After a while of heckling, the first Deputy Speaker, Freddie Blay presided over proceedings stepped in to confirm that the usage of the word 'intercourse' was appropriate.

Moses Asaga again resumed his argument with an explanation that if the right figures had been provided, it would not have created a contention.

He added that since April 2007, there has been continuous production with a change in the price of oil as such, he was right to say that the figures should have been captured in the budget statement.

Due to the continuous world price increase in oil, he said government kept informing Ghanaians that it had accrued revenue from its sale. "If they had told us the figures I would not be asking of it now", he said.

Minority leader, Alban Bagbin had cause to tell the house that the Nabdam MP was drawing the attention of government to a gap in the budget, which he described as a good thing.

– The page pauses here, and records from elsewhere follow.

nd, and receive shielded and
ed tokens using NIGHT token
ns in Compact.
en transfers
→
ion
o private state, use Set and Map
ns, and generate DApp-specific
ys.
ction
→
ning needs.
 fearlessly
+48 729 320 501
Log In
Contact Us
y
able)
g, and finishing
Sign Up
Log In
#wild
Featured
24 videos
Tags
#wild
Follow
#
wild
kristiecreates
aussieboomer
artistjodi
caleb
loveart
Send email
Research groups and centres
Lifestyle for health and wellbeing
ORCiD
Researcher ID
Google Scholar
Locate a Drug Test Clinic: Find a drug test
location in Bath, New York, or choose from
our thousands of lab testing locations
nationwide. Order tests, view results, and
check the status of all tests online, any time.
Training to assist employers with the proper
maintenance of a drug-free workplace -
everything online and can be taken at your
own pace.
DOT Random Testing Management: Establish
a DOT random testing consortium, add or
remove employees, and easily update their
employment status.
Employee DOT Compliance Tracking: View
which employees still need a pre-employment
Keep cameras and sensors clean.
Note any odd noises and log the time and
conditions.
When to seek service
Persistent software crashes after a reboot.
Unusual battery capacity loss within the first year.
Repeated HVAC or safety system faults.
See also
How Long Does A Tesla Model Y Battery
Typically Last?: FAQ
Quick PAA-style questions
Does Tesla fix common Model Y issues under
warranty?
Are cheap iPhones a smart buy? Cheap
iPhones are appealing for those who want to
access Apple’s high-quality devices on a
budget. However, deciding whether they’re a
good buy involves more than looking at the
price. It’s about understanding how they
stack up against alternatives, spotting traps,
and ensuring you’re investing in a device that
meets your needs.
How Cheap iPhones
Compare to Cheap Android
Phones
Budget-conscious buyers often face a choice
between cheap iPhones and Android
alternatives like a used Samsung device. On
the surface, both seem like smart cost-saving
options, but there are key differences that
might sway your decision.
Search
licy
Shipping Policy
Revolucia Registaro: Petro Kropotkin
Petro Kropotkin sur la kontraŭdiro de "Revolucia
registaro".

Minister of state at the Ministry of Finance, Dr. Akoto Osei, said it is wrong for anyone to assume that government has not accounted for any revenues in the budget.

Then came K.T Hammond who said it government a lot of time to undo the contract which was originally signed in favour of the company operating at Saltpond.

MP for Bole Bamboi, John Mahama in his submission said the budget promises a bright future for a section of the society as such he cannot associate himself with that title since he is not part of that group.